**Records excerpted from a collection**.
==========

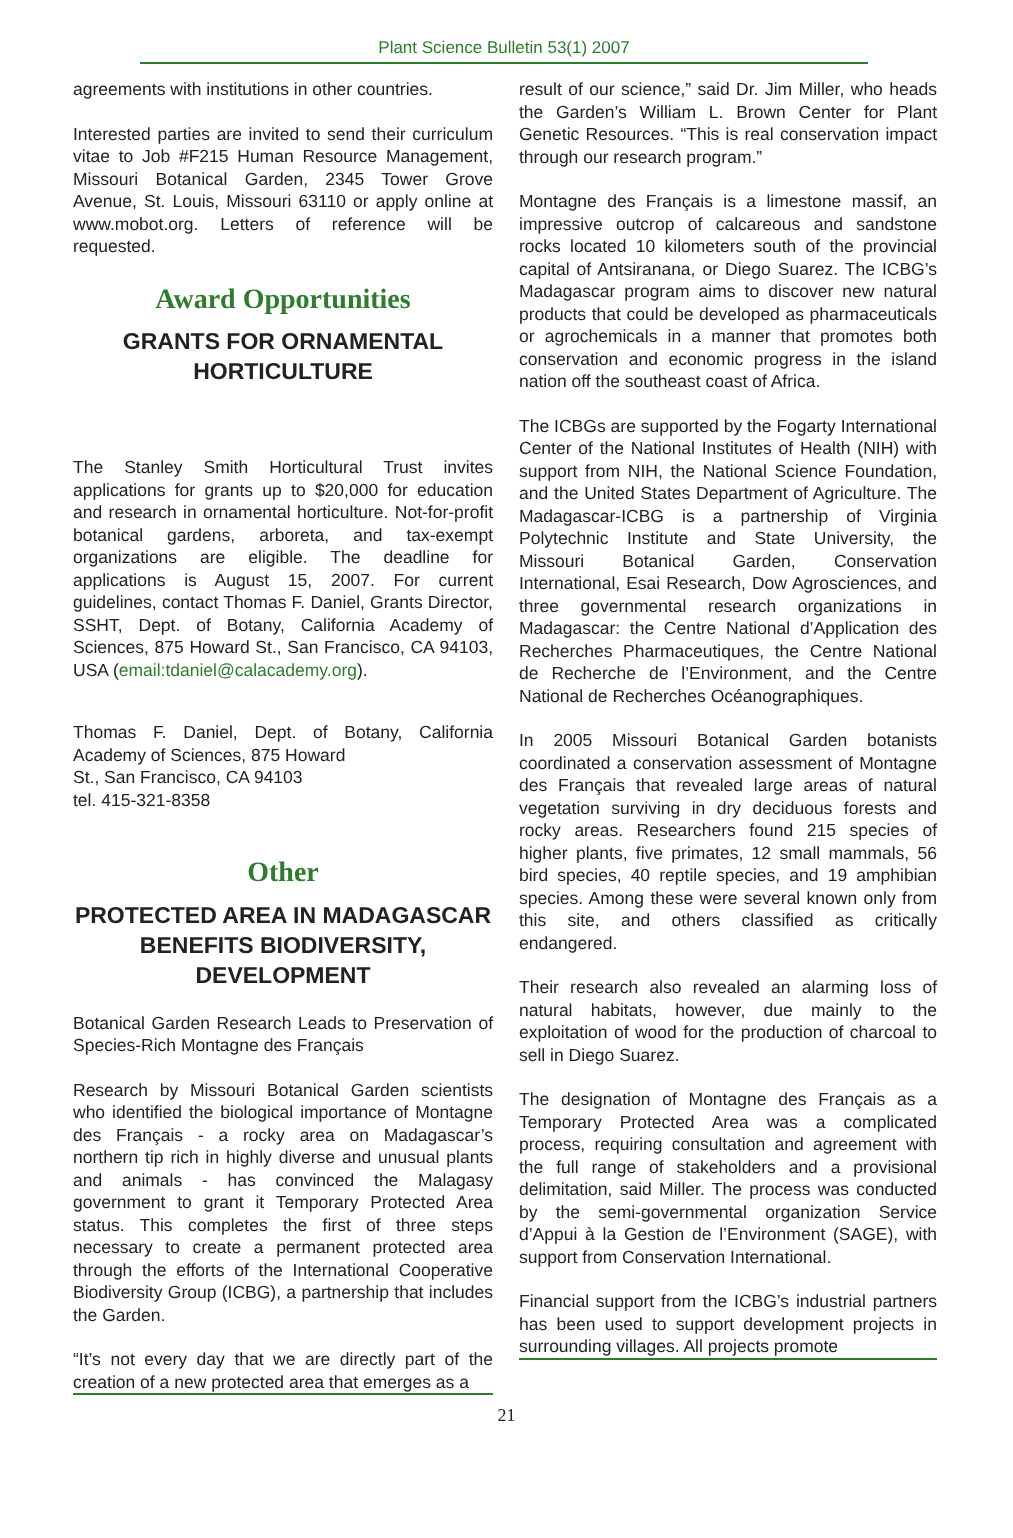Plant Science Bulletin 53(1) 2007
agreements with institutions in other countries.
Interested parties are invited to send their curriculum vitae to Job #F215 Human Resource Management, Missouri Botanical Garden, 2345 Tower Grove Avenue, St. Louis, Missouri 63110 or apply online at www.mobot.org. Letters of reference will be requested.
Award Opportunities
GRANTS FOR ORNAMENTAL HORTICULTURE
The Stanley Smith Horticultural Trust invites applications for grants up to $20,000 for education and research in ornamental horticulture. Not-for-profit botanical gardens, arboreta, and tax-exempt organizations are eligible. The deadline for applications is August 15, 2007. For current guidelines, contact Thomas F. Daniel, Grants Director, SSHT, Dept. of Botany, California Academy of Sciences, 875 Howard St., San Francisco, CA 94103, USA (email:tdaniel@calacademy.org).
Thomas F. Daniel, Dept. of Botany, California Academy of Sciences, 875 Howard
St., San Francisco, CA 94103
tel. 415-321-8358
Other
PROTECTED AREA IN MADAGASCAR BENEFITS BIODIVERSITY, DEVELOPMENT
Botanical Garden Research Leads to Preservation of Species-Rich Montagne des Français
Research by Missouri Botanical Garden scientists who identified the biological importance of Montagne des Français - a rocky area on Madagascar’s northern tip rich in highly diverse and unusual plants and animals - has convinced the Malagasy government to grant it Temporary Protected Area status. This completes the first of three steps necessary to create a permanent protected area through the efforts of the International Cooperative Biodiversity Group (ICBG), a partnership that includes the Garden.
“It’s not every day that we are directly part of the creation of a new protected area that emerges as a
result of our science,” said Dr. Jim Miller, who heads the Garden’s William L. Brown Center for Plant Genetic Resources. “This is real conservation impact through our research program.”
Montagne des Français is a limestone massif, an impressive outcrop of calcareous and sandstone rocks located 10 kilometers south of the provincial capital of Antsiranana, or Diego Suarez. The ICBG’s Madagascar program aims to discover new natural products that could be developed as pharmaceuticals or agrochemicals in a manner that promotes both conservation and economic progress in the island nation off the southeast coast of Africa.
The ICBGs are supported by the Fogarty International Center of the National Institutes of Health (NIH) with support from NIH, the National Science Foundation, and the United States Department of Agriculture. The Madagascar-ICBG is a partnership of Virginia Polytechnic Institute and State University, the Missouri Botanical Garden, Conservation International, Esai Research, Dow Agrosciences, and three governmental research organizations in Madagascar: the Centre National d’Application des Recherches Pharmaceutiques, the Centre National de Recherche de l’Environment, and the Centre National de Recherches Océanographiques.
In 2005 Missouri Botanical Garden botanists coordinated a conservation assessment of Montagne des Français that revealed large areas of natural vegetation surviving in dry deciduous forests and rocky areas. Researchers found 215 species of higher plants, five primates, 12 small mammals, 56 bird species, 40 reptile species, and 19 amphibian species. Among these were several known only from this site, and others classified as critically endangered.
Their research also revealed an alarming loss of natural habitats, however, due mainly to the exploitation of wood for the production of charcoal to sell in Diego Suarez.
The designation of Montagne des Français as a Temporary Protected Area was a complicated process, requiring consultation and agreement with the full range of stakeholders and a provisional delimitation, said Miller. The process was conducted by the semi-governmental organization Service d’Appui à la Gestion de l’Environment (SAGE), with support from Conservation International.
Financial support from the ICBG’s industrial partners has been used to support development projects in surrounding villages. All projects promote
21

==========

**TASK**. Every line of the data should be copied as it stands, without the images.

**ANSWER SECTION**.
Plant Science Bulletin 53(1) 2007
agreements with institutions in other countries.
Interested parties are invited to send their curriculum vitae to Job #F215 Human Resource Management, Missouri Botanical Garden, 2345 Tower Grove Avenue, St. Louis, Missouri 63110 or apply online at www.mobot.org. Letters of reference will be requested.
Award Opportunities
GRANTS FOR ORNAMENTAL HORTICULTURE
The Stanley Smith Horticultural Trust invites applications for grants up to $20,000 for education and research in ornamental horticulture. Not-for-profit botanical gardens, arboreta, and tax-exempt organizations are eligible. The deadline for applications is August 15, 2007. For current guidelines, contact Thomas F. Daniel, Grants Director, SSHT, Dept. of Botany, California Academy of Sciences, 875 Howard St., San Francisco, CA 94103, USA (email:tdaniel@calacademy.org).
Thomas F. Daniel, Dept. of Botany, California Academy of Sciences, 875 Howard
St., San Francisco, CA 94103
tel. 415-321-8358
Other
PROTECTED AREA IN MADAGASCAR BENEFITS BIODIVERSITY, DEVELOPMENT
Botanical Garden Research Leads to Preservation of Species-Rich Montagne des Français
Research by Missouri Botanical Garden scientists who identified the biological importance of Montagne des Français - a rocky area on Madagascar’s northern tip rich in highly diverse and unusual plants and animals - has convinced the Malagasy government to grant it Temporary Protected Area status. This completes the first of three steps necessary to create a permanent protected area through the efforts of the International Cooperative Biodiversity Group (ICBG), a partnership that includes the Garden.
“It’s not every day that we are directly part of the creation of a new protected area that emerges as a
result of our science,” said Dr. Jim Miller, who heads the Garden’s William L. Brown Center for Plant Genetic Resources. “This is real conservation impact through our research program.”
Montagne des Français is a limestone massif, an impressive outcrop of calcareous and sandstone rocks located 10 kilometers south of the provincial capital of Antsiranana, or Diego Suarez. The ICBG’s Madagascar program aims to discover new natural products that could be developed as pharmaceuticals or agrochemicals in a manner that promotes both conservation and economic progress in the island nation off the southeast coast of Africa.
The ICBGs are supported by the Fogarty International Center of the National Institutes of Health (NIH) with support from NIH, the National Science Foundation, and the United States Department of Agriculture. The Madagascar-ICBG is a partnership of Virginia Polytechnic Institute and State University, the Missouri Botanical Garden, Conservation International, Esai Research, Dow Agrosciences, and three governmental research organizations in Madagascar: the Centre National d’Application des Recherches Pharmaceutiques, the Centre National de Recherche de l’Environment, and the Centre National de Recherches Océanographiques.
In 2005 Missouri Botanical Garden botanists coordinated a conservation assessment of Montagne des Français that revealed large areas of natural vegetation surviving in dry deciduous forests and rocky areas. Researchers found 215 species of higher plants, five primates, 12 small mammals, 56 bird species, 40 reptile species, and 19 amphibian species. Among these were several known only from this site, and others classified as critically endangered.
Their research also revealed an alarming loss of natural habitats, however, due mainly to the exploitation of wood for the production of charcoal to sell in Diego Suarez.
The designation of Montagne des Français as a Temporary Protected Area was a complicated process, requiring consultation and agreement with the full range of stakeholders and a provisional delimitation, said Miller. The process was conducted by the semi-governmental organization Service d’Appui à la Gestion de l’Environment (SAGE), with support from Conservation International.
Financial support from the ICBG’s industrial partners has been used to support development projects in surrounding villages. All projects promote
21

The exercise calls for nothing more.